More than 100 former American ambassadors wrote to President Obama on Thursday praising the nuclear deal reached with Iran this week as a “landmark agreement” that could be effective in halting Tehran’s development of a nuclear weapon, and urging Congress to support it.
“If properly implemented, this comprehensive and rigorously negotiated agreement can be an effective instrument in arresting Iran’s nuclear program and preventing the spread of nuclear weapons in the volatile and vitally important region of the Middle East,” said the letter, whose signers include diplomats named by presidents of both political parties.
They wrote that they recognized the deal “is not a perfect or risk-free settlement of this problem.”
“However,” they added, “we believe that without it, the risks to the security of the United States and our friends and allies would be far greater.”
The accord, they continued, “deserves congressional support and the opportunity to show it can work.”
Signers of the letter, spearheaded by the Iran Project, a New York-based organization that is dedicated to “a peaceful resolution to the nuclear standoff,” include prominent retired diplomats appointed by Mr. Obama and his Republican and Democratic predecessors.

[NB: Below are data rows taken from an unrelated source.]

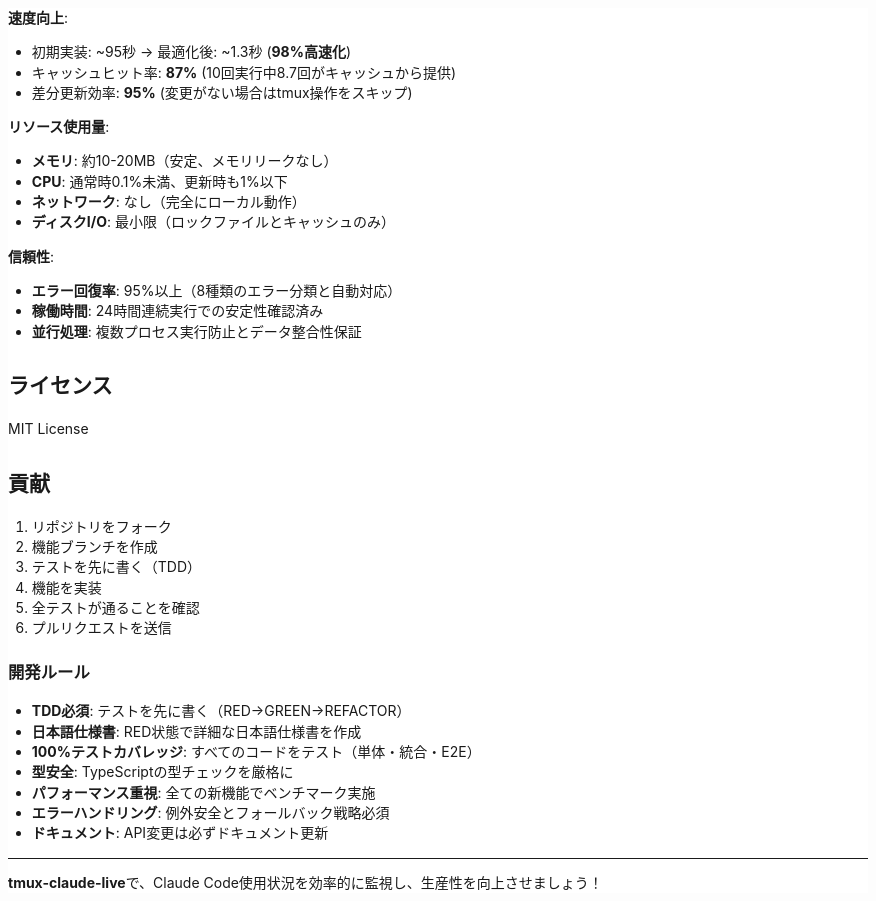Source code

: **速度向上**:
- 初期実装: ~95秒 → 最適化後: ~1.3秒 (**98%高速化**)
- キャッシュヒット率: **87%** (10回実行中8.7回がキャッシュから提供)
- 差分更新効率: **95%** (変更がない場合はtmux操作をスキップ)

**リソース使用量**:
- **メモリ**: 約10-20MB（安定、メモリリークなし）
- **CPU**: 通常時0.1%未満、更新時も1%以下
- **ネットワーク**: なし（完全にローカル動作）
- **ディスクI/O**: 最小限（ロックファイルとキャッシュのみ）

**信頼性**:
- **エラー回復率**: 95%以上（8種類のエラー分類と自動対応）
- **稼働時間**: 24時間連続実行での安定性確認済み
- **並行処理**: 複数プロセス実行防止とデータ整合性保証

## ライセンス

MIT License

## 貢献

1. リポジトリをフォーク
2. 機能ブランチを作成
3. テストを先に書く（TDD）
4. 機能を実装
5. 全テストが通ることを確認
6. プルリクエストを送信

### 開発ルール

- **TDD必須**: テストを先に書く（RED→GREEN→REFACTOR）
- **日本語仕様書**: RED状態で詳細な日本語仕様書を作成
- **100%テストカバレッジ**: すべてのコードをテスト（単体・統合・E2E）
- **型安全**: TypeScriptの型チェックを厳格に
- **パフォーマンス重視**: 全ての新機能でベンチマーク実施
- **エラーハンドリング**: 例外安全とフォールバック戦略必須
- **ドキュメント**: API変更は必ずドキュメント更新

---

**tmux-claude-live**で、Claude Code使用状況を効率的に監視し、生産性を向上させましょう！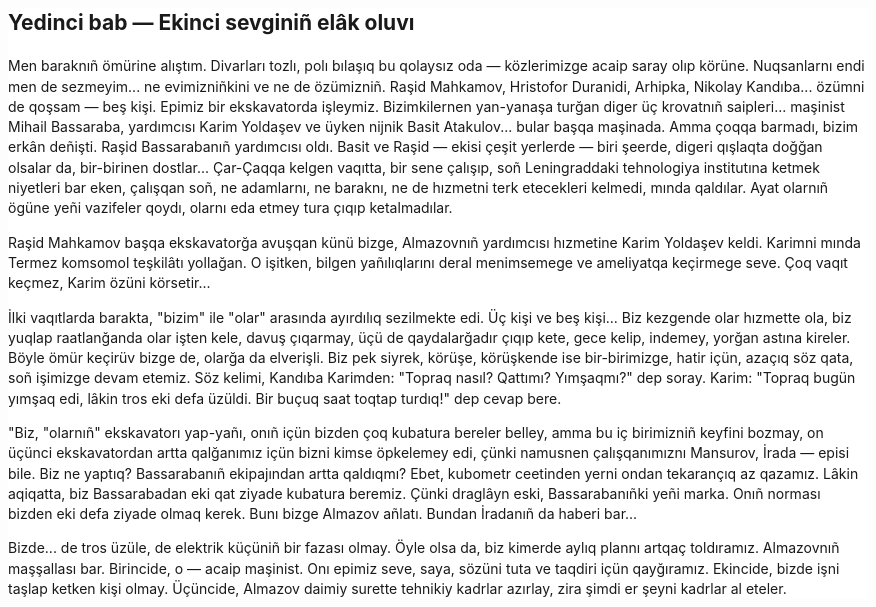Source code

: ## Yedinci bab — Ekinci sevginiñ elâk oluvı

Men baraknıñ ömürine alıştım.
Divarları tozlı, polı bılaşıq bu qolaysız oda — közlerimizge acaip saray olıp körüne.
Nuqsanlarnı endi men de sezmeyim... ne evimizniñkini ve ne de özümizniñ.
Raşid Mahkamov, Hristofor Duranidi, Arhipka, Nikolay Kandıba... özümni de qoşsam — beş kişi.
Epimiz bir ekskavatorda işleymiz.
Bizimkilernen yan-yanaşa turğan diger üç krovatnıñ saipleri... maşinist Mihail Bassaraba, yardımcısı Karim Yoldaşev ve üyken nijnik Basit Atakulov... bular başqa maşinada.
Amma çoqqa barmadı, bizim erkân deñişti.
Raşid Bassarabanıñ yardımcısı oldı.
Basit ve Raşid — ekisi çeşit yerlerde — biri şeerde, digeri qışlaqta doğğan olsalar da, bir-birinen dostlar...
Çar-Çaqqa kelgen vaqıtta, bir sene çalışıp, soñ Leningraddaki tehnologiya institutına ketmek niyetleri bar eken, çalışqan soñ, ne adamlarnı, ne baraknı, ne de hızmetni terk etecekleri kelmedi, mında qaldılar.
Ayat olarnıñ ögüne yeñi vazifeler qoydı, olarnı eda etmey tura çıqıp ketalmadılar.

Raşid Mahkamov başqa ekskavatorğa avuşqan künü bizge, Almazovnıñ yardımcısı hızmetine Karim Yoldaşev keldi.
Karimni mında Termez komsomol teşkilâtı yollağan.
O işitken, bilgen yañılıqlarını deral menimsemege ve ameliyatqa keçirmege seve.
Çoq vaqıt keçmez, Karim özüni körsetir...

İlki vaqıtlarda barakta, "bizim" ile "olar" arasında ayırdılıq sezilmekte edi.
Üç kişi ve beş kişi...
Biz kezgende olar hızmette ola, biz yuqlap raatlanğanda olar işten kele, davuş çıqarmay, üçü de qaydalarğadır çıqıp kete, gece kelip, indemey, yorğan astına kireler.
Böyle ömür keçirüv bizge de, olarğa da elverişli.
Biz pek siyrek, körüşe, körüşkende ise bir-birimizge, hatir içün, azaçıq söz qata, soñ işimizge devam etemiz.
Söz kelimi, Kandıba Karimden: "Topraq nasıl?
Qattımı?
Yımşaqmı?" dep soray.
Karim: "Topraq bugün yımşaq edi, lâkin tros eki defa üzüldi.
Bir buçuq saat toqtap turdıq!" dep cevap bere.

"Biz, "olarnıñ" ekskavatorı yap-yañı, onıñ içün bizden çoq kubatura bereler belley, amma bu iç birimizniñ keyfini bozmay, on üçünci ekskavatordan artta qalğanımız içün bizni kimse öpkelemey edi, çünki namusnen çalışqanımıznı Mansurov, İrada — episi bile.
Biz ne yaptıq?
Bassarabanıñ ekipajından artta qaldıqmı?
Ebet, kubometr ceetinden yerni ondan tekarançıq az qazamız.
Lâkin aqiqatta, biz Bassarabadan eki qat ziyade kubatura beremiz.
Çünki draglâyn eski, Bassarabanıñki yeñi marka.
Onıñ norması bizden eki defa ziyade olmaq kerek.
Bunı bizge Almazov añlatı.
Bundan İradanıñ da haberi bar...

Bizde... de tros üzüle, de elektrik küçüniñ bir fazası olmay.
Öyle olsa da, biz kimerde aylıq plannı artqaç toldıramız.
Almazovnıñ maşşallası bar.
Birincide, o — acaip maşinist.
Onı epimiz seve, saya, sözüni tuta ve taqdiri içün qayğıramız.
Ekincide, bizde işni taşlap ketken kişi olmay.
Üçüncide, Almazov daimiy surette tehnikiy kadrlar azırlay, zira şimdi er şeyni kadrlar al eteler.
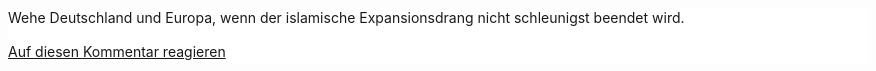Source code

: Wehe Deutschland und Europa, wenn der islamische Expansionsdrang nicht schleunigst beendet wird.

<a rel="nofollow" class="comment-reply-link" href="#comment-11823" data-commentid="11823" data-postid="9337" data-belowelement="comment-11823" data-respondelement="respond" data-replyto="Antworte auf Martin Stumpp" aria-label="Antworte auf Martin Stumpp">Auf diesen Kommentar reagieren</a> 


</li>
</ul>
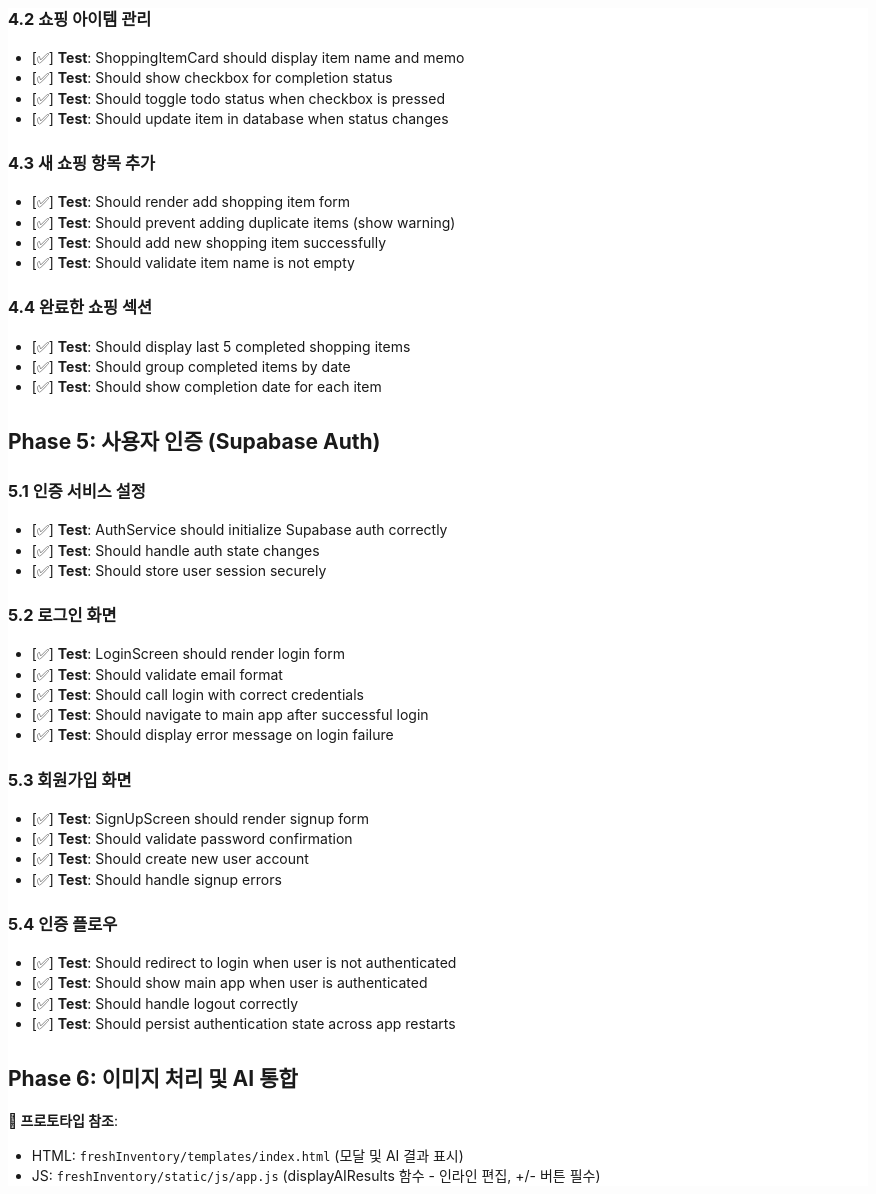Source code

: ### 4.2 쇼핑 아이템 관리
- [✅] **Test**: ShoppingItemCard should display item name and memo
- [✅] **Test**: Should show checkbox for completion status
- [✅] **Test**: Should toggle todo status when checkbox is pressed
- [✅] **Test**: Should update item in database when status changes

### 4.3 새 쇼핑 항목 추가
- [✅] **Test**: Should render add shopping item form
- [✅] **Test**: Should prevent adding duplicate items (show warning)
- [✅] **Test**: Should add new shopping item successfully
- [✅] **Test**: Should validate item name is not empty

### 4.4 완료한 쇼핑 섹션
- [✅] **Test**: Should display last 5 completed shopping items
- [✅] **Test**: Should group completed items by date
- [✅] **Test**: Should show completion date for each item

## Phase 5: 사용자 인증 (Supabase Auth)

### 5.1 인증 서비스 설정
- [✅] **Test**: AuthService should initialize Supabase auth correctly
- [✅] **Test**: Should handle auth state changes
- [✅] **Test**: Should store user session securely

### 5.2 로그인 화면
- [✅] **Test**: LoginScreen should render login form
- [✅] **Test**: Should validate email format
- [✅] **Test**: Should call login with correct credentials
- [✅] **Test**: Should navigate to main app after successful login
- [✅] **Test**: Should display error message on login failure

### 5.3 회원가입 화면
- [✅] **Test**: SignUpScreen should render signup form
- [✅] **Test**: Should validate password confirmation
- [✅] **Test**: Should create new user account
- [✅] **Test**: Should handle signup errors

### 5.4 인증 플로우
- [✅] **Test**: Should redirect to login when user is not authenticated
- [✅] **Test**: Should show main app when user is authenticated
- [✅] **Test**: Should handle logout correctly
- [✅] **Test**: Should persist authentication state across app restarts

## Phase 6: 이미지 처리 및 AI 통합

**🎨 프로토타입 참조**: 
- HTML: `freshInventory/templates/index.html` (모달 및 AI 결과 표시)
- JS: `freshInventory/static/js/app.js` (displayAIResults 함수 - 인라인 편집, +/- 버튼 필수)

Richard Boucher, who served as the spokesman for secretaries of state of both parties and the assistant secretary of state for South and Central Asia, signed the letter, as did Ryan Crocker, a former ambassador to Afghanistan, Iraq, Pakistan, Syria, Kuwait and Lebanon first named by President George Bush and later by Bill Clinton, George W. Bush and Mr. Obama.
R. Nicholas Burns, the under secretary of state who led the Iran diplomatic effort for the younger Mr. Bush, is a signer, as is Teresita C. Schaffer, a former ambassador to Sri Lanka first named by the elder Mr. Bush who also served under Mr. Clinton.
Daniel C. Kurtzer, a former ambassador to Israel and Egypt who served under Mr. Clinton and the younger Mr. Bush, also signed the letter, as did four other onetime American ambassadors to Israel: James B. Cunningham, William C. Harrop, Thomas R. Pickering and Edward S. Walker Jr.